Problems to solve:
1 - Reproduce the passage of the Jzadirune forum thread from "I hope putting" to "back into Jzadirune?".
2 - In the Jzadirune forum thread, what does silentspace suggest stocking up on if fire proved especially effective against the rag creatures?
3 - Write the next part of the Jzadirune forum thread, picking up after its final line.

Excerpted passage:

What have I missed?  By the way, next time we go down, we should grab that alchemy kit you saw.  They're valuable, we could sell it for some coin.

Edit: formatting (sorry I can't get it to look better)


----------



## silentspace (Sep 26, 2003)

I hope putting it all down in one place will spark ideas.  Here are some questions I have, but I'm sure there are many others.  Let's get them all down, maybe we can choose some to investigate in the morning before going back into Jzadirune?  

Questions/Possible Actions:
- Why did Jil go after Ruphus?  Did he discover something that triggered it?  Will she come after us?
- Can we ask the arrested city guards more about Jil?  Is she the wall-climber?  What is she like?
- What can we find out about Terrem?  Why was Revus interested in him?
- Does Patch have any connections with the Last Laugh we can exploit?
- What is Terseon busy with exactly?  What does he know about the Last Laugh?  About Revus and Jil?
- Can Revus or Jil be hunted down and questioned?  (Revus is a low-level type...)
- Are the tall ones/short ones undead victims of the Vanishing?
- Can Keygan give us a master key for the locked victim's homes?
- Does Keygan know anything else about Jzadirune?  Where has he been to?  Did he make the map he gave you?
- Has Keygan made/found keys for the gnome doors/know what the fan and belt mechanisms are/anything else?
- Does magic cause Vanishing?  Why destroy scrolls?  

Also, did it look like fire was particularly effective against those rag creatures?  If so, perhaps we should stock up on alchemist's fire or oil...

Zarin greets Marcus and Ian, noticing them for the first time


----------



## Manzanita (Sep 26, 2003)

Information supplied:
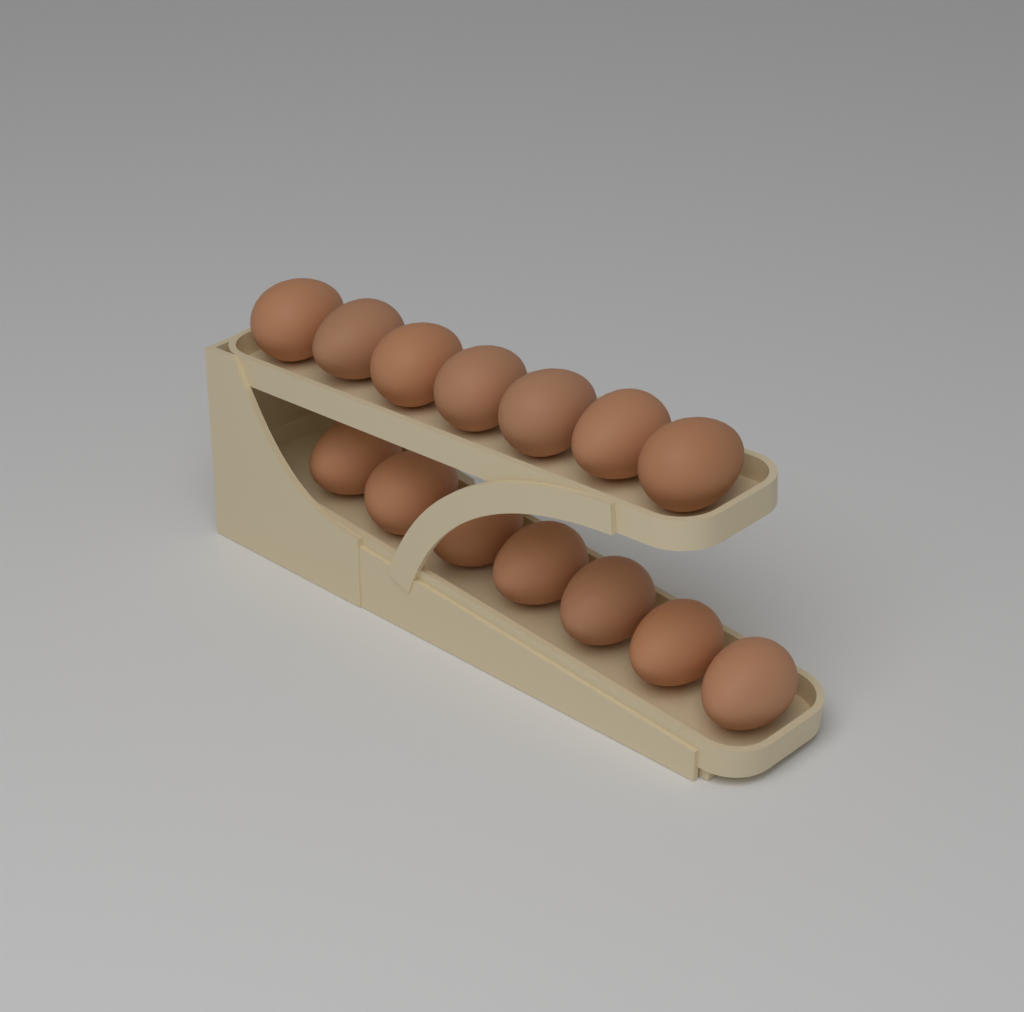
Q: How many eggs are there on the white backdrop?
---
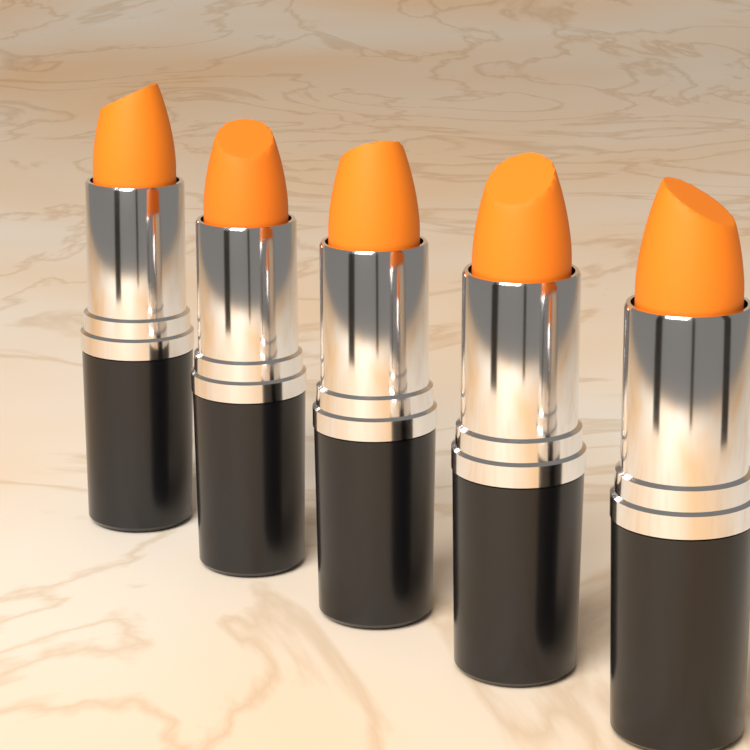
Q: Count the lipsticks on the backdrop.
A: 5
--
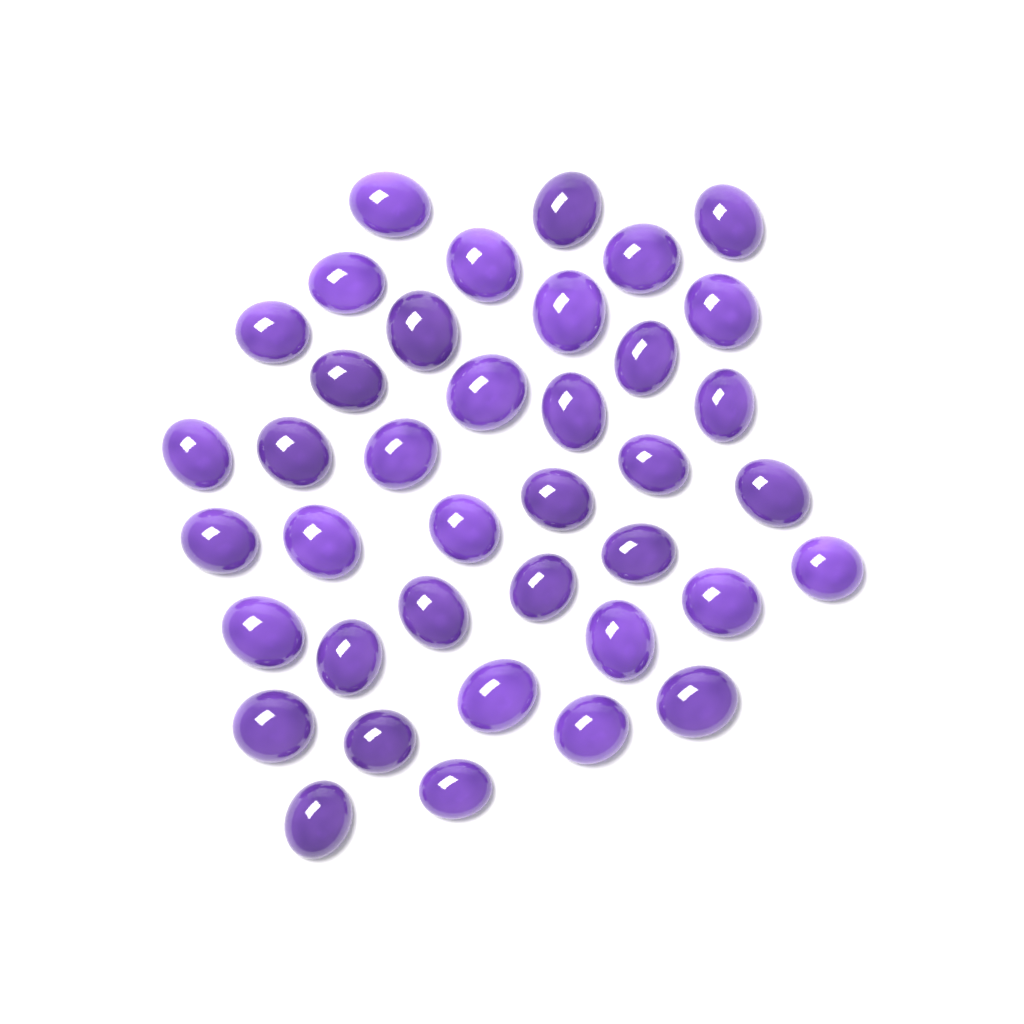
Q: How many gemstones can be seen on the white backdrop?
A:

Expected outputs:
1 -
I hope putting it all down in one place will spark ideas.  Here are some questions I have, but I'm sure there are many others.  Let's get them all down, maybe we can choose some to investigate in the morning before going back into Jzadirune?

2 - Alchemist's fire or oil.

3 -
*Poto Knezer*

"Gosh, you are organized, Zarin.  You, "he says, pointing at him carefully, "will like Marcus."

"I must admit, we haven't seen much organization down in the tunnels.  It would probably be OK to pause our underground explorations temporarily to further investigate the city.  Still, I suspect the answers we seek are in the tunnels.  We know, don't we, that the abductors came from there, or at least some of them.  Jenya's clues seem to indicate the tunnels are where we should go.  Is say we take our buffed up force back down there, and takes some names!"


----------



## Festy_Dog (Sep 27, 2003)

> _Originally posted by tburdett_
> "A paladin, eh? Do yer parents know?"




"They passed away some time ago, but its no matter," Griswald respond, "Good to meet you Gerad."



> _Originally posted by silentspace_
> "Here are some questions I have."




"Aye, Marcus'd be the man for that," Griswald replies.


----------



## silentspace (Sep 27, 2003)

*Zarin*

Zarin looks at Poto and Griswald with an amused look on his face.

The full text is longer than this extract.